リコーの電子黒板が登場した「Watson IoT」の基調講演では、Watson IoTを導入している他の企業も紹介された。まずはオーディオメーカーの「Harman(ハーマン)」だ。
ハーマンは家庭用オーディオ、ホームシアター、車載用などのコンシューマー向け製品から、映画館やスタジアム、コンサートホール、そして放送局やレコーディングスタジオに設置する業務用機器などを幅広く扱うメーカーだが、最近ではWatsonと協力し、病院やオフィスの会議室に活躍の場を広げている。
ペンシルベニア州フィラデルフィアにあるジェファーソン大学病院では、入院中の患者の病室にWatsonを組み込んだスピーカーを20台ほど設置しているという。患者のパーソナルアシスタントとして、自然言語でコミュニケーションを取りながら、照明や空調といった設備も含めて操作できる。患者の満足度が高まるほか、回復力が高まったり、再入院するケースが減るなどの可能性もあるそうだ。

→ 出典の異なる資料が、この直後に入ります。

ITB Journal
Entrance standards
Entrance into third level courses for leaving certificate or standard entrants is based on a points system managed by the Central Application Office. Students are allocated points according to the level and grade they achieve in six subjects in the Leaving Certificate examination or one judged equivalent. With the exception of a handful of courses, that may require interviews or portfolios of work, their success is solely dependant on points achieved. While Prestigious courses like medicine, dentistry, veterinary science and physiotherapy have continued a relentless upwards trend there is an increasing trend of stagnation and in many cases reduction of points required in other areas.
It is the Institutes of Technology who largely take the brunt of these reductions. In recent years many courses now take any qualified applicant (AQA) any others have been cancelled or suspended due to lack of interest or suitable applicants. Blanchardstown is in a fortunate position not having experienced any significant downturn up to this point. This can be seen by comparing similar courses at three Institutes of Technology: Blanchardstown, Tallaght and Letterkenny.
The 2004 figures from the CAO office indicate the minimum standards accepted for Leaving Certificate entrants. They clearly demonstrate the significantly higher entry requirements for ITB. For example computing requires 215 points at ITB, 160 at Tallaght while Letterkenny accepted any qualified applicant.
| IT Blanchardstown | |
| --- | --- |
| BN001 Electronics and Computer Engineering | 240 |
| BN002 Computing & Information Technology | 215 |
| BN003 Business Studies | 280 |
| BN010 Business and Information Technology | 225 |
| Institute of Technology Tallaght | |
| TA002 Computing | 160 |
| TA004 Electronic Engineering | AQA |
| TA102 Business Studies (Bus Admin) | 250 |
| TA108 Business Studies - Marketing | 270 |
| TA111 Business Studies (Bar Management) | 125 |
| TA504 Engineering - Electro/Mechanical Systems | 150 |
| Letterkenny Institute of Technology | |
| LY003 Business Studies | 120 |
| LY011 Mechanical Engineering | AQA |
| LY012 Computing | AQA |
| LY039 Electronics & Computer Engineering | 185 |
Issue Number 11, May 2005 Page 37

「会議室についても、テレビ会議が接続できない、プロジェクターが動かないなどのトラブルはつきもの。トラブルのデータとハーマンの音響、照明などのシステムが連動することで、Watsonが適切なネットワークを選び、適切なコンテンツのプレゼンを用意し、温度もカーテンも設定するといったことが可能になるのです」(ハーマンインターナショナル エグゼクティブ・バイスプレジデント モヒト・パラシャー氏)
自動車部品や産業機械を手掛ける独Schaeffler(シェフラー)もWatson IoTを導入している。8万5000人の従業員と75カ所の工場を抱え、欧州でも最大級の特許を持つ大手企業だ。同社はデジタルトランスフォーメーションを進めることを目的とし、2016年10月頭に「Watson IoT パートナーシップ」に参加した。
パートナーシッププログラムでは、自動車のスタビライザーや、加減速の支援システムから得られたデータを基に、路面状況を認知したり、シャーシの動きや運転者の様子を判断したりすることで、環境にやさしい走行を実現するシステムを開発するという。
このほか、1人乗り用のスマートモビリティの開発や、走行中の電車や風力発電機内のベアリングなど、センサーの動作状況から、故障時期やメンテナンスの必要性を見極めるといったデータ活用をWatson IoTで進めていく。
「あらゆるものがつながるIoTは、私たちを物理的な世界ともっと密に結び付けます。Watsonはどんな業界のどんな仕事もサポートし、もっと賢く働けるようになります」
講演に登壇したWatson IoTのゼネラルマネージャー、ハリエット・グリーン氏はこう話し、WatsonがIoTに向く理由を2つ挙げた。そのうちの1つは「高度な機械学習」だ。人間がプログラムしなくても学習できるため、IoT時代のデータの多様性に対応できるという。何十億ものデータを扱うことができ、サプライチェーンマネジメントや原油の掘削、病院などさまざまな場面で通用するシステムを作ることができる。
もう1つが「自然言語処理」だ。話し言葉をインタフェースとすることで、コンピュータと賢い方法でやりとりすることができ、誰にでも扱える。これは物理的な環境とインタラクションをするにも向くとグリーン氏は述べた。
「IoTが新しいビジネスを提供すると考える人は60%以上いる」と同氏。講演に出てきた先進的な事例は、いずれも人とモノとの付き合い方を一変させる可能性を持っている。Watson IoTによって、あらゆる場所やモノと会話でコミュニケーションを取れるようになる日はそう遠くないのかもしれない。